В начале ноября, сразу за днем поминовения усопших, шел праздник победы, и, таким образом, у Лаураны оказалось четыре свободных дня. Тут он впервые открыл, что не только все беды обрушиваются на людей из-за нежелания сидеть дома, но и что именно дома лучше всего работать и с упоением перечитывать уже знакомые книги.

Утром второго ноября он отправился вместе с матерью на кладбище. Убедившись, что на могилах близких лежат заказанные ею цветы, стоят свечи, мать, как и в прошлые годы, пожелала обойти все кладбище и прочесть заупокойную молитву у могил родственников и друзей.
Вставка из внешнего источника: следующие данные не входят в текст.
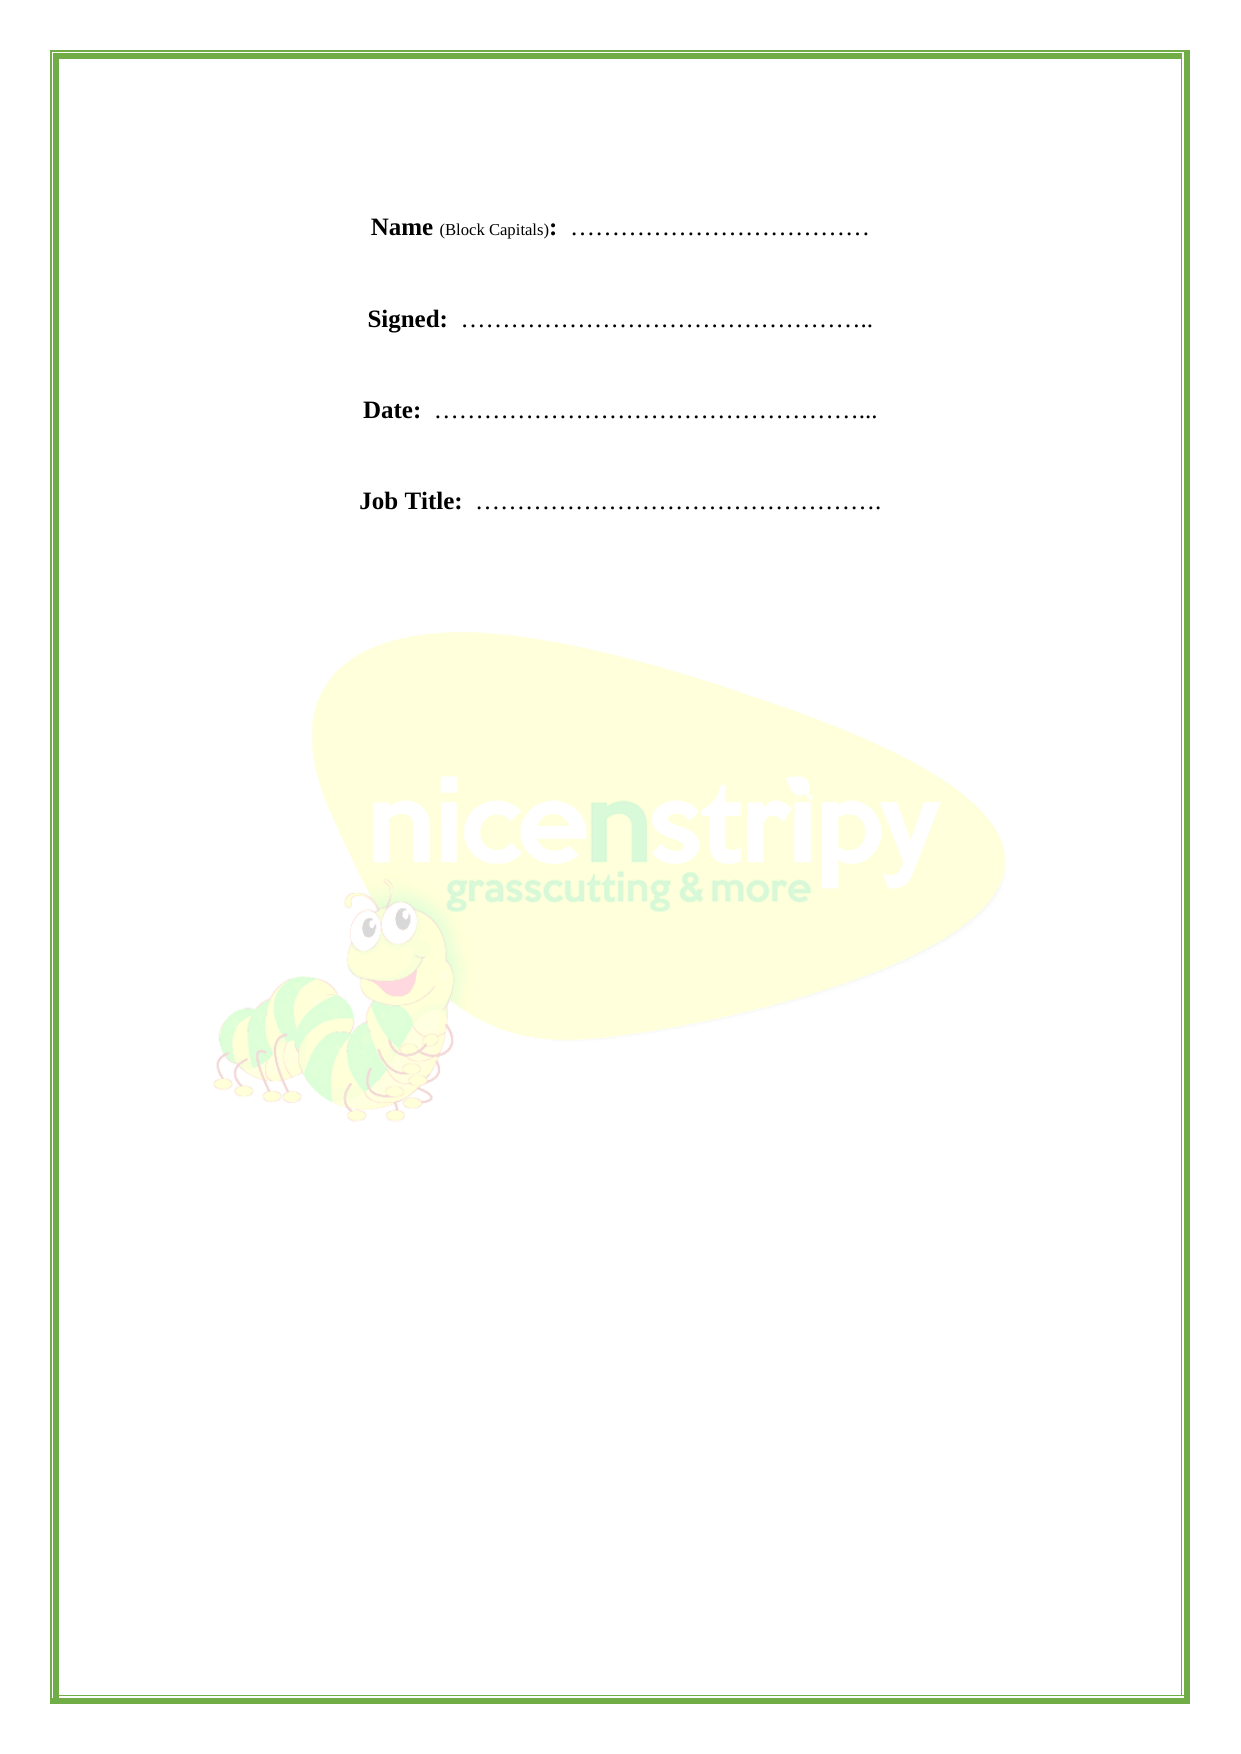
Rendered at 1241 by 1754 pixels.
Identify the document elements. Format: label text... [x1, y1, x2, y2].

list Signed: ………………………………………….. [187, 304, 1053, 332]
list Name (Block Capitals): ……………………………… [187, 212, 1053, 241]
list Date: ……………………………………………... [187, 395, 1053, 424]
list Job Title: …………………………………………. [187, 486, 1053, 515]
Остановились они и возле фамильного склепа Розелло — синьора Луиза в изящном траурном платье, преклонив колени на бархатной подушечке, молилась, то и дело возводя очи к мраморной плите, на которой было высечено имя ее мужа, своей трагической смертью повергшего в безутешную скорбь родных и близких...

В центре плиты красовался портрет Рошо на прозрачной эмали. Бедняга Рошо выглядел на фотографии лет на двадцать моложе и смотрел куда-то вдаль задумчиво-печально. Синьора Луиза встала и любезно объяснила, что она выбрала именно этот портрет мужа в молодости, ибо примерно тогда они и познакомились. Она поведала о генеалогии и степени родства всех покойников, навсегда замурованных в этом склепе. Но она, живая, к несчастью, еще живая, завидует им, мертвецам, потому что жизнь ей не мила. Она тяжко вздохнула, смахнула невидимую слезу. Синьора Лаурана прочла свою молитву. Прощаясь, молодая вдова, как показалось Лауране, сжала ему руку с тайным и робким намеком и поглядела на него с мольбой во взоре. Он сразу представил себе, что кузен и любовник все ей рассказал и что она молила его о молчании. Лаурана был этим весьма смущен, ведь это подтверждало ее соучастие в преступлении.